2. The right to sexual autonomy, sexual integrity, and safety of the sexual body. This right involves the ability to make autonomous decisions about one's sexual life within a context of one's own personal and social ethics. It also encompasses control and enjoyment of our own bodies free from torture, mutilation and violence of any sort.
3. The right to sexual privacy. This involves the right for individual decisions and behaviors about intimacy as long as they do not intrude on the sexual rights of others.
4. The right to sexual equity. This refers to freedom from all forms of discrimination regardless of sex, gender, sexual orientation, age, race, social class, religion, or physical and emotional disability.
5. The right to sexual pleasure. Sexual pleasure, including autoeroticism, is a source of physical, psychological, intellectual and spiritual well being.
6. The right to emotional sexual expression. Sexual expression is more than erotic pleasure or sexual acts. Individuals have a right to express their sexuality through communication, touch, emotional expression and love.
7. The right to sexually associate freely. This means the possibility to marry or not, to divorce, and to establish other types of responsible sexual associations.
8. The right to make free and responsible reproductive choices. This encompasses the right to decide whether or not to have children, the number and spacing of children, and the right to full access to the means of fertility regulation.

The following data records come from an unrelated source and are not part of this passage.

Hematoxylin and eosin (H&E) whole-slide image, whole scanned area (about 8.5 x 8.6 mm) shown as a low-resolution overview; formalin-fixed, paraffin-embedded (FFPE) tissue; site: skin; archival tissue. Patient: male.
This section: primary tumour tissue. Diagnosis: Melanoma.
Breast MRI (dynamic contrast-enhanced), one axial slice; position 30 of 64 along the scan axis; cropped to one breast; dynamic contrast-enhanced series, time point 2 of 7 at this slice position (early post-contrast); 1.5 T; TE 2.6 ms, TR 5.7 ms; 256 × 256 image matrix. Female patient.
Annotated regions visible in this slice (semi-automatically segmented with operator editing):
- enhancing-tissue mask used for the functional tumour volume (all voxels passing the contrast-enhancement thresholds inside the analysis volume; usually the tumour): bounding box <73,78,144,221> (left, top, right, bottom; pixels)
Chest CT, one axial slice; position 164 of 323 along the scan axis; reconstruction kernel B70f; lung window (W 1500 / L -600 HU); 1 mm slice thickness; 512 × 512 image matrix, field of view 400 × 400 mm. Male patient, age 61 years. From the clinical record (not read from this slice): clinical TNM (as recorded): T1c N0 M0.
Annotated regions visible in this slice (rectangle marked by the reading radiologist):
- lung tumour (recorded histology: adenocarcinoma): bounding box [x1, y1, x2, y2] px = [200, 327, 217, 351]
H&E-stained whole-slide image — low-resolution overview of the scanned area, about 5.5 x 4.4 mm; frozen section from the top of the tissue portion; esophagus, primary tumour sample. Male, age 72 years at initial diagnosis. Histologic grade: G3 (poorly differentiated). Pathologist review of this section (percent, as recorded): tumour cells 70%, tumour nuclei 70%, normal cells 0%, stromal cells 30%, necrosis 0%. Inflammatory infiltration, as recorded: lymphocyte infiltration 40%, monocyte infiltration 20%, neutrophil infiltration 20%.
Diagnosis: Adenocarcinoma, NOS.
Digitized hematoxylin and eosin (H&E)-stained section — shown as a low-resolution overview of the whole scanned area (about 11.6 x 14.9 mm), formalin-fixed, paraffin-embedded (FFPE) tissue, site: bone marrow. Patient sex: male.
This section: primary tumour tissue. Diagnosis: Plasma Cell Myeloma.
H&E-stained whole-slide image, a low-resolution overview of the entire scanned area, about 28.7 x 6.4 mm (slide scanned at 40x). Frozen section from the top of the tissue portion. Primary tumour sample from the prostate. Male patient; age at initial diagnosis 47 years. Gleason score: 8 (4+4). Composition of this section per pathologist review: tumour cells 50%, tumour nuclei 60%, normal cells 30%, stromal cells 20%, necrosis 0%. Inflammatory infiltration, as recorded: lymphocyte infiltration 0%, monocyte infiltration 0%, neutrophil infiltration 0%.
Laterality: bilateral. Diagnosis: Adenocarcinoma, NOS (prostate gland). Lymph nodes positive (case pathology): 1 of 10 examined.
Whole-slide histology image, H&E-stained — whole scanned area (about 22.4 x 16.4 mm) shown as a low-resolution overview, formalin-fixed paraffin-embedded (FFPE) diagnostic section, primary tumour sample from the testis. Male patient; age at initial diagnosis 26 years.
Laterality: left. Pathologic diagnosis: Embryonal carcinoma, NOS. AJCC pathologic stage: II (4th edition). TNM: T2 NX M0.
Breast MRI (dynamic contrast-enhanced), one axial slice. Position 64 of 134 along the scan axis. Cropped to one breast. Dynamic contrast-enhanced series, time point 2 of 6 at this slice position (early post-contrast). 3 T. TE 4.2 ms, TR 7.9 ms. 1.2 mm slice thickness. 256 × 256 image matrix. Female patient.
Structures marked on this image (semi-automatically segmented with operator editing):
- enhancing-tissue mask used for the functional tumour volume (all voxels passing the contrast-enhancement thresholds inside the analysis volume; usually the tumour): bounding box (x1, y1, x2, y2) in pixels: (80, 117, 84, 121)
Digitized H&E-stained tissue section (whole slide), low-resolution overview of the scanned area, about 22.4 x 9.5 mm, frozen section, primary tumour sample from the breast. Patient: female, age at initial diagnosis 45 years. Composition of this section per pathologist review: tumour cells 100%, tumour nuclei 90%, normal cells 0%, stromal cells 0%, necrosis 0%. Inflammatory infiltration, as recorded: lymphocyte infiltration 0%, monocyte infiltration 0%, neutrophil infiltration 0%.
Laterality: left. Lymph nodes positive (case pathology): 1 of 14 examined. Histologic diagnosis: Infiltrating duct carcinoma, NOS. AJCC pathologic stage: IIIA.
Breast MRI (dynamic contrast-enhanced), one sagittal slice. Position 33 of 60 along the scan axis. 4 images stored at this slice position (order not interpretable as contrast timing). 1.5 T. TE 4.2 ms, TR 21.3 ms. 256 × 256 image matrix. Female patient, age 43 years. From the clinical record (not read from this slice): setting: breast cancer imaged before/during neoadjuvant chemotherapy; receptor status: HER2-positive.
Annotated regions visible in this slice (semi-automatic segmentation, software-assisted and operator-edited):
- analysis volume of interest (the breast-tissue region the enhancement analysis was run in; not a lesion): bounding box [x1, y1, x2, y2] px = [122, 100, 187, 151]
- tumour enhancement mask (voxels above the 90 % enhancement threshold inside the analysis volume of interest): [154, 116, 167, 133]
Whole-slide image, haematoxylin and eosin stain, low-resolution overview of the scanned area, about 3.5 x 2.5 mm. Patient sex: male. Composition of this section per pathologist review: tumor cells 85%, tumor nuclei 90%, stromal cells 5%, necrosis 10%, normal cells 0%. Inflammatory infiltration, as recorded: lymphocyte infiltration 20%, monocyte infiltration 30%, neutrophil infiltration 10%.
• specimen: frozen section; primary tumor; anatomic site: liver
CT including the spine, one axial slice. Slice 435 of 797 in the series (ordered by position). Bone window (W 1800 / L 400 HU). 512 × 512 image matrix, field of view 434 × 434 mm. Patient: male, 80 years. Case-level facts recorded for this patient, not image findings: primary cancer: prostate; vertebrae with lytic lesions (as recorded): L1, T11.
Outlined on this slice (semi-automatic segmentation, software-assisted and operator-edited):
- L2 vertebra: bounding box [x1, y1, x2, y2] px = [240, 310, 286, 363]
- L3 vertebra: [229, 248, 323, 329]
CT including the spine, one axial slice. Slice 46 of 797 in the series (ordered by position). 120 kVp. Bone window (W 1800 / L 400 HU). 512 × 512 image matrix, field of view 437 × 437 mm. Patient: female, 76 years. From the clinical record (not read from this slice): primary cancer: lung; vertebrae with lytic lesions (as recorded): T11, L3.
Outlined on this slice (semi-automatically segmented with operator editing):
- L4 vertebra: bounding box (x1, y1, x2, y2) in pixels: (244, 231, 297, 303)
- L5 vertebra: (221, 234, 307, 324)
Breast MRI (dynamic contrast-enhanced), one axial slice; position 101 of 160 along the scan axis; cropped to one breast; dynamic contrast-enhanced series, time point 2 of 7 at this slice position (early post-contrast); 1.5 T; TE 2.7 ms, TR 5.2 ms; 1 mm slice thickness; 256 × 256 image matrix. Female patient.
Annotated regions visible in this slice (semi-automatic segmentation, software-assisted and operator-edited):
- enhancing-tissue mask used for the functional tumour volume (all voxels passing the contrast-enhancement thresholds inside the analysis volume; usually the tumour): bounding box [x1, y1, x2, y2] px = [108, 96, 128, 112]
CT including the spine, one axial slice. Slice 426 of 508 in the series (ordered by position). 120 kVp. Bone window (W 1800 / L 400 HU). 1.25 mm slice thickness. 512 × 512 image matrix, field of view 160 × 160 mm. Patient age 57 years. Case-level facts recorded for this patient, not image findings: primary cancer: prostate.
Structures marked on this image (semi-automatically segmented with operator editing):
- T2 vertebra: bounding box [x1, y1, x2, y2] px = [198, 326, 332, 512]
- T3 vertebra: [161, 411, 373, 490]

9. The right to sexual information based upon scientific inquiry. This right implies that sexual information should be generated through the process of unencumbered and yet scientifically ethical inquiry, and disseminated in appropriate ways at all societal levels.
10. The right to comprehensive sexuality education. This is a lifelong process from birth throughout the life cycle and should involve all social institutions.
11. The right to sexual health care. Sexual health care should be available for prevention and treatment of all sexual concerns, problems and disorders.